▶ **Source data**

- - -

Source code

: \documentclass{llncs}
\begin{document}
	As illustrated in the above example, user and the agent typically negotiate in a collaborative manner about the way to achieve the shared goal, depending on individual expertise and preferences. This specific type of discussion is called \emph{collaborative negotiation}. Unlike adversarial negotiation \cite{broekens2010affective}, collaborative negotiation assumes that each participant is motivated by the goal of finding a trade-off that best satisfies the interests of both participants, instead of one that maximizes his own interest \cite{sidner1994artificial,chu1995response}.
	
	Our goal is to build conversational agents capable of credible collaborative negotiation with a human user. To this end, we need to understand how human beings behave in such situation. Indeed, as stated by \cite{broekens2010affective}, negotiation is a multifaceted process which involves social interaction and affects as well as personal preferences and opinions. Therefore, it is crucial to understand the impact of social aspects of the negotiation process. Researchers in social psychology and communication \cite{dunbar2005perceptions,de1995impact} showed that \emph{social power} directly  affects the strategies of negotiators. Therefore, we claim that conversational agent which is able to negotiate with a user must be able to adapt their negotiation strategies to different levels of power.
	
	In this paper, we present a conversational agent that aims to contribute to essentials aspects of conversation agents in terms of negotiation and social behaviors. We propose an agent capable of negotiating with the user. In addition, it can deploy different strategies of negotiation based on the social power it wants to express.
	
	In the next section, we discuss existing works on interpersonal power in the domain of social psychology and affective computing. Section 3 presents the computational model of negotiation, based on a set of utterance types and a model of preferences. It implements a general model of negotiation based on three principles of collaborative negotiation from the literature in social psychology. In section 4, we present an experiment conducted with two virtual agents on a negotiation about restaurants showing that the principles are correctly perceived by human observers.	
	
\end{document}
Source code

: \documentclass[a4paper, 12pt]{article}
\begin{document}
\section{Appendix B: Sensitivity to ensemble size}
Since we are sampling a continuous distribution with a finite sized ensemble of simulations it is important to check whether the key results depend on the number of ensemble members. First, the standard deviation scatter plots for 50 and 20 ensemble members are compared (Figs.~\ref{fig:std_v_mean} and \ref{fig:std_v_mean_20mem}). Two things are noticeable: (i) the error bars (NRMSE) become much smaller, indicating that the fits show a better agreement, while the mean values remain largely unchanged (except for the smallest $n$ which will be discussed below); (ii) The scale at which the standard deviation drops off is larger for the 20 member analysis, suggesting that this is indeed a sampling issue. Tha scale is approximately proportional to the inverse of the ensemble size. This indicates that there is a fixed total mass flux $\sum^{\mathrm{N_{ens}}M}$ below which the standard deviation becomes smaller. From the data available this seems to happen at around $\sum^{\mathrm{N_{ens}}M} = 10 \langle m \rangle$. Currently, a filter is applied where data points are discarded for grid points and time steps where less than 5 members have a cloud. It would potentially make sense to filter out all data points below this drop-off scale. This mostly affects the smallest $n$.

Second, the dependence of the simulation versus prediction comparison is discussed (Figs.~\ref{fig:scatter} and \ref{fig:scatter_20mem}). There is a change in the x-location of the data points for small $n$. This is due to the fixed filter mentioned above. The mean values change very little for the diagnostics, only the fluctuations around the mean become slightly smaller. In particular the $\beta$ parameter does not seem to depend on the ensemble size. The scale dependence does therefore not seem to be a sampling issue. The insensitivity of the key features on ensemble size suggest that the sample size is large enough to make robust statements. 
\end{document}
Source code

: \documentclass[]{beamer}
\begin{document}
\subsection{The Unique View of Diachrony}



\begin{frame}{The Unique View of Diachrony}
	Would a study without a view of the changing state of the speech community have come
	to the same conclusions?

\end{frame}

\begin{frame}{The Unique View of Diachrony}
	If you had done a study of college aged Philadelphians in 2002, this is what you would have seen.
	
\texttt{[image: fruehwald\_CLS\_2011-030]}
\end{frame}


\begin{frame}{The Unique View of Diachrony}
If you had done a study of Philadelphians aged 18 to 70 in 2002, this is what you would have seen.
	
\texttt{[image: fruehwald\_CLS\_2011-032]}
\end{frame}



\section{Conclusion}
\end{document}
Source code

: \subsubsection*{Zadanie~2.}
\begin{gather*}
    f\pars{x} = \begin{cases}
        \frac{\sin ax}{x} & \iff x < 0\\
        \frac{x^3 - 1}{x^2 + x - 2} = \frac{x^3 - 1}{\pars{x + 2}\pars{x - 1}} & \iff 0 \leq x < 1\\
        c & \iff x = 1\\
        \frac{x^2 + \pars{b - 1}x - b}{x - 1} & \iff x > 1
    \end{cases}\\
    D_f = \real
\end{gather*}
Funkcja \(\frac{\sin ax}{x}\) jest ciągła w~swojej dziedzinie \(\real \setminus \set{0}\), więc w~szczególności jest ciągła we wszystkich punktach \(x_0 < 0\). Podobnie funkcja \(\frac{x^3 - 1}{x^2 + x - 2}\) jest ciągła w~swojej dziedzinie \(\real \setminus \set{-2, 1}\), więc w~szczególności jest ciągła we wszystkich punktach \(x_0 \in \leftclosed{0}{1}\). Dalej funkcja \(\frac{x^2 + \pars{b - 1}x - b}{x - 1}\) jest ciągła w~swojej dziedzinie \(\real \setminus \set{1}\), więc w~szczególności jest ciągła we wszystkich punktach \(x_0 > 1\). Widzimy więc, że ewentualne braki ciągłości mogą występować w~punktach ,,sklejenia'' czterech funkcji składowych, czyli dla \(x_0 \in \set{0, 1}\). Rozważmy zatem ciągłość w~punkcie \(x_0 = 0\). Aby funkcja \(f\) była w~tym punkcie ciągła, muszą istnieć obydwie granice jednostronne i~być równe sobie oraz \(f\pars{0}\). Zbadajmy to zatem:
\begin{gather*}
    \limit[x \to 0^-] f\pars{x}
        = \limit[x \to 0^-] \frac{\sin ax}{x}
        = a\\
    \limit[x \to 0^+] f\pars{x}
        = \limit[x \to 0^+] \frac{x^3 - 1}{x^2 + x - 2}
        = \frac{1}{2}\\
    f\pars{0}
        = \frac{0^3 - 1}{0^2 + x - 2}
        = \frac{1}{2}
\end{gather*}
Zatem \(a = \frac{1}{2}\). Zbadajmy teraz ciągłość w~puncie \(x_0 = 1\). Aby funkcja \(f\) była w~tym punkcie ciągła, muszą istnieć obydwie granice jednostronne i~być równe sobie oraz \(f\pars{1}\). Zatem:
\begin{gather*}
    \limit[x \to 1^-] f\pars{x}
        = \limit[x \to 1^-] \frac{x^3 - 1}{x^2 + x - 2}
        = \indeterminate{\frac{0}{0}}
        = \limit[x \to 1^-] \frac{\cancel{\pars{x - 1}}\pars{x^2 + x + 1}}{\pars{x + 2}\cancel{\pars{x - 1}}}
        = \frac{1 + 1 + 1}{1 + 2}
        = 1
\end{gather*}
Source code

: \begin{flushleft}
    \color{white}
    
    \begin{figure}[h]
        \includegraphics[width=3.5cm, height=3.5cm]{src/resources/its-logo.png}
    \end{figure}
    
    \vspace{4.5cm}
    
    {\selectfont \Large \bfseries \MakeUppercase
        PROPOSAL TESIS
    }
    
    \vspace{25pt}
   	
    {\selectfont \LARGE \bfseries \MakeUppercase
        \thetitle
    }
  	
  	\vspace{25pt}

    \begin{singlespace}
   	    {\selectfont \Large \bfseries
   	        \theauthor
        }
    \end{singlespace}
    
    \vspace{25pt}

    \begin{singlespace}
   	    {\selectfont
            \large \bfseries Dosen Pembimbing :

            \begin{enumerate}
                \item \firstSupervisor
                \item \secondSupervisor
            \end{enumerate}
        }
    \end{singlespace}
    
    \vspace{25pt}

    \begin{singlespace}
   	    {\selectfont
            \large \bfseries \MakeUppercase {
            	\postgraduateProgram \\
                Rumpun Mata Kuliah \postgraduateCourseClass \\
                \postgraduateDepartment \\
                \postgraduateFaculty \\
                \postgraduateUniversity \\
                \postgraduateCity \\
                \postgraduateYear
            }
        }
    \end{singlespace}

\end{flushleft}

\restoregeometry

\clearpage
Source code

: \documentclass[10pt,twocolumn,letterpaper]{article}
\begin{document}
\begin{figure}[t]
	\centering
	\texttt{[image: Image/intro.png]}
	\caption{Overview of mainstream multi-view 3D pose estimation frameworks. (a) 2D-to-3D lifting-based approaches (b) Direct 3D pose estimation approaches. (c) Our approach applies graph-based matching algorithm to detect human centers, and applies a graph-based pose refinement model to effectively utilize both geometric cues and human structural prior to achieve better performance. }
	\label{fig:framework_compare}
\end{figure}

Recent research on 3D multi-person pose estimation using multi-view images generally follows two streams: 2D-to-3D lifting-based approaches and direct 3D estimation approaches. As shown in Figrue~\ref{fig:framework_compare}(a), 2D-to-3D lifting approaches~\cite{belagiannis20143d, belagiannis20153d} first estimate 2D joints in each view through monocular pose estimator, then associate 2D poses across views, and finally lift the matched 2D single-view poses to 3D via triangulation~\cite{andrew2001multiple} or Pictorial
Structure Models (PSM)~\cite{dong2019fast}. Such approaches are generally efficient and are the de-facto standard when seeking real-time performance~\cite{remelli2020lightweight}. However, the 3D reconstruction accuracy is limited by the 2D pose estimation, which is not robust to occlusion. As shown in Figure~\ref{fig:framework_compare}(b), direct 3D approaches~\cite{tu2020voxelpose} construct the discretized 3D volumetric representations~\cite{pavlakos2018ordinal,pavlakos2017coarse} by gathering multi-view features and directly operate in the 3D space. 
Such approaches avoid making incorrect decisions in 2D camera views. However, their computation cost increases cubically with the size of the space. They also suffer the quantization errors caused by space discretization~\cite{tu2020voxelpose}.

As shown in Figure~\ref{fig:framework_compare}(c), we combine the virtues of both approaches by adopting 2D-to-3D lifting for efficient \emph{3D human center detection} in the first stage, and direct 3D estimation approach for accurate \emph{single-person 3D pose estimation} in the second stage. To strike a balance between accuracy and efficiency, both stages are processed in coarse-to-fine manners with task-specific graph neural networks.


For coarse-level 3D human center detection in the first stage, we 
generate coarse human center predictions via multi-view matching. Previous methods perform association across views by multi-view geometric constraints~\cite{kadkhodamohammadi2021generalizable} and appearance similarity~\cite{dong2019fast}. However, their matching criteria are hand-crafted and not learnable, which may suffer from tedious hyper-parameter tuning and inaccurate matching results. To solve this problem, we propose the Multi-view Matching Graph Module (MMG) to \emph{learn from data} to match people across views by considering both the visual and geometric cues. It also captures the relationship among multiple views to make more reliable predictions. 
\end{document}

- - -

▶ **Exercise objective**
Once you have checked every line of the material above, return the ones that hold the string "aged".

▶ **Completed exercise**
	If you had done a study of college aged Philadelphians in 2002, this is what you would have seen.
If you had done a study of Philadelphians aged 18 to 70 in 2002, this is what you would have seen.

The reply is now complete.